I thought she was being melodramatic. I feel okay. I'm not at my lowest weight. I am eating a little each day.

(Spiraling downward; fear and joy mixed as the numbers continue to decrease.)
But something broke through.

She's right. Nothing will matter if I am dead.
And yet ... I need a reason to live. I need meaning and happiness and joy, unapologetic joy in which my soul feels to its depth.

I'm glad this morning frightened me. I went back upstairs, changed into a T-shirt to cover the parts I could not stand to look at anymore, and continued to think.

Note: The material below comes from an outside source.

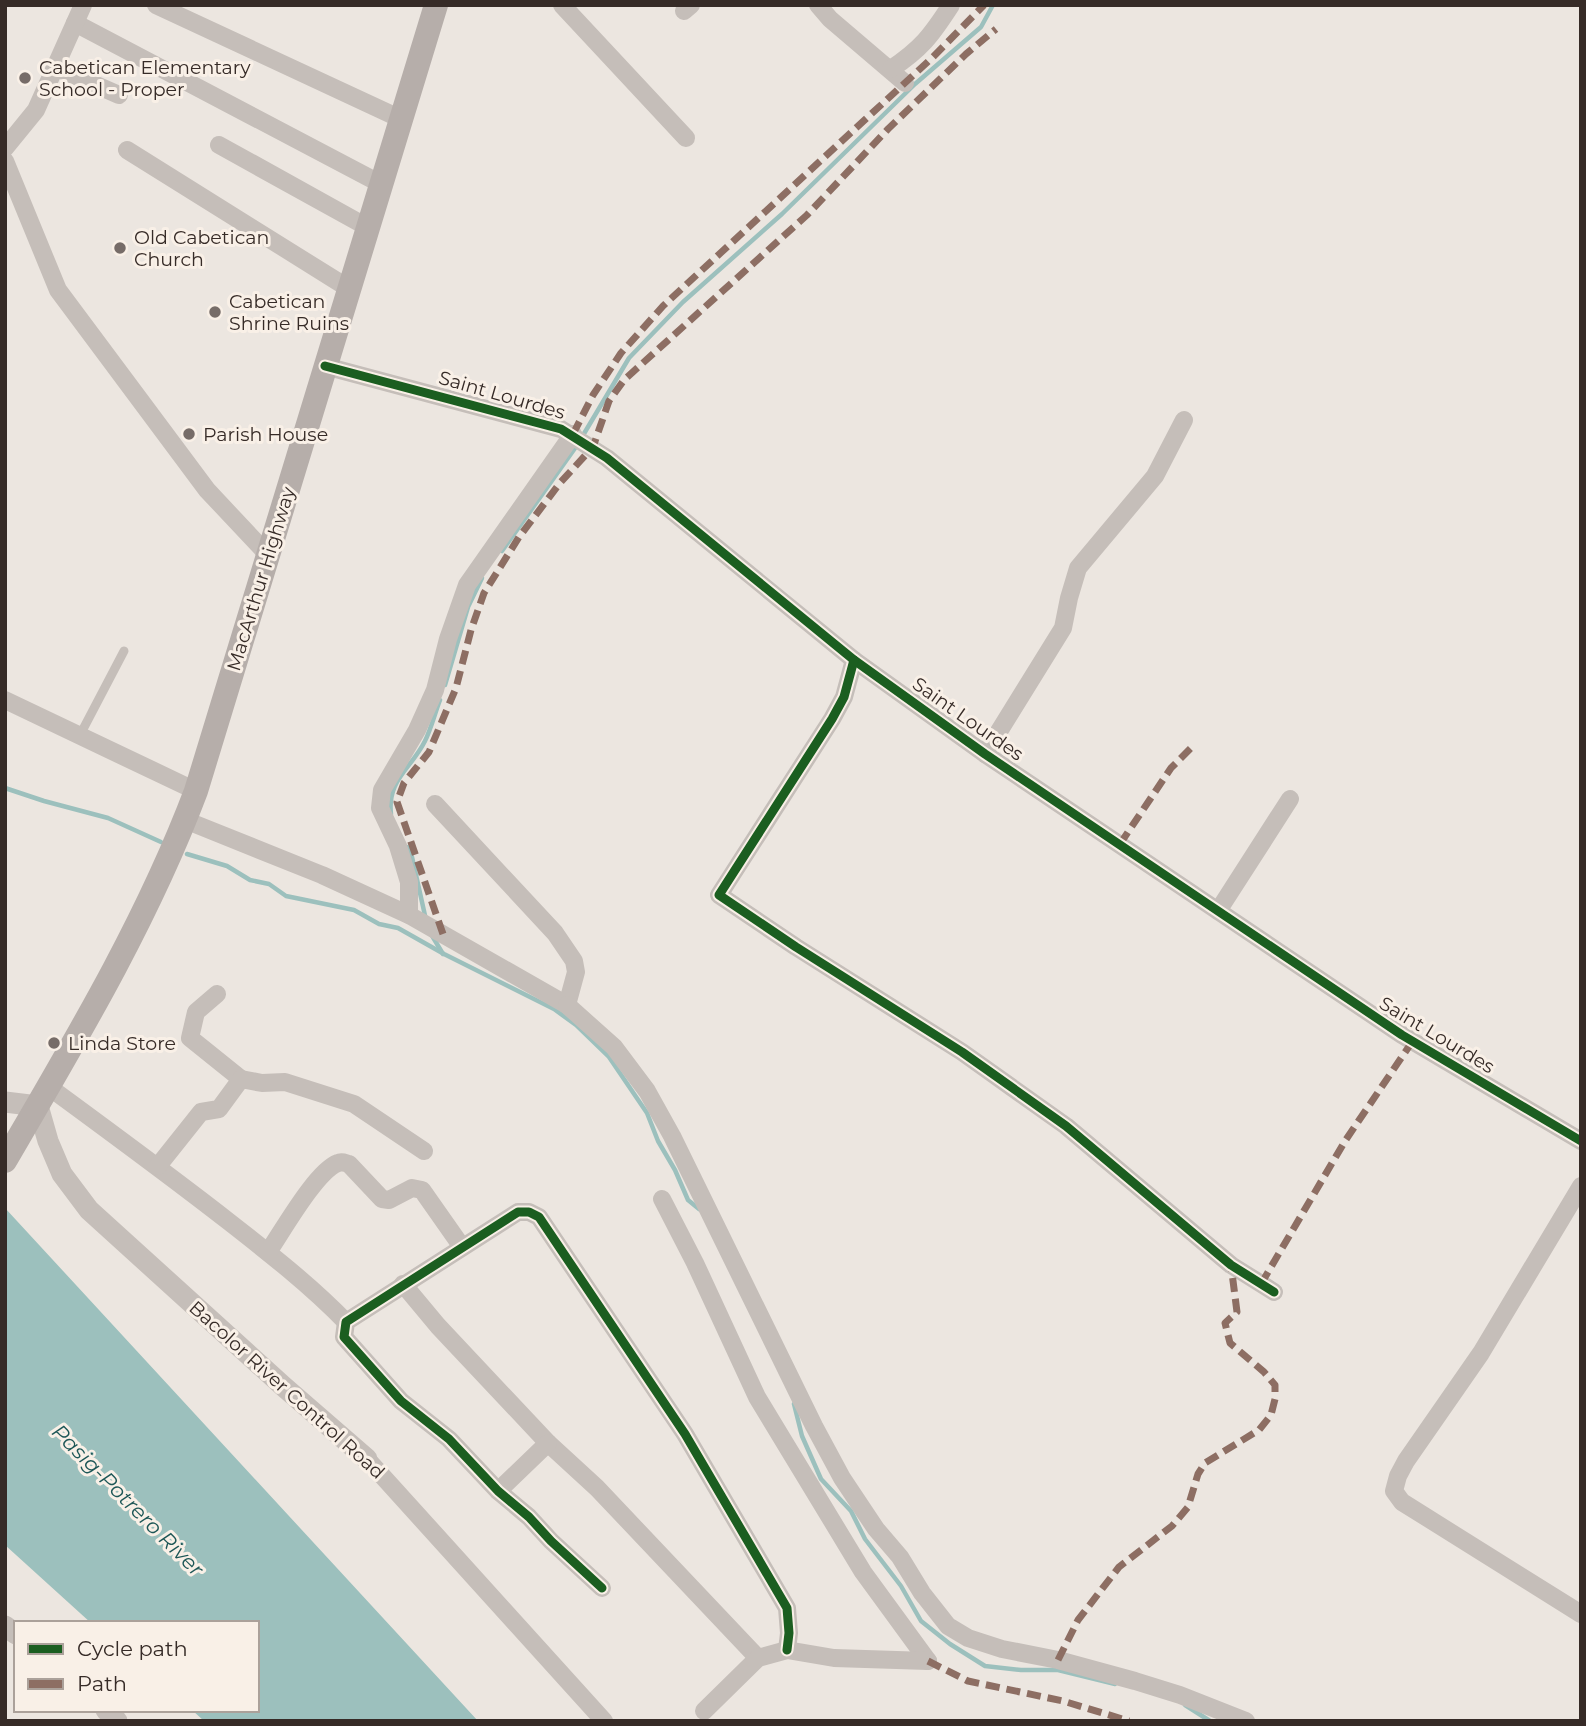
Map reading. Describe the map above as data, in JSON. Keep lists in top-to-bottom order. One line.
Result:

Anorexia is a vicious circle. The less you eat, the less you feel. Then the less you feel, the less anything matters.
I know food is the answer. I keep repeating it - in order to live, to be able to fulfill my dreams, I must eat.

Then my mind whispers, wait one more day. Surely one more day can't hurt. I know this is not logical. Each day I restrict my food intake does hurt. Each pound I lose will make it harder to recover once I ... once I break free.

The voice of anorexia is illogical in its essence - don't eat. Starve yourself. You need to lose more weight. You really aren't that thin; everyone is exaggerating. You can never be too thin. Never too thin ...

This flies in the face of all human logic. And the more weight I lose, the more I become intwined with anorexia's twisted logic until my own voice is drowned out.

I have to find a way out. I am starting to feel trapped again. I wonder if it will ever stop ... or will anorexia's voice echo in my mind forever?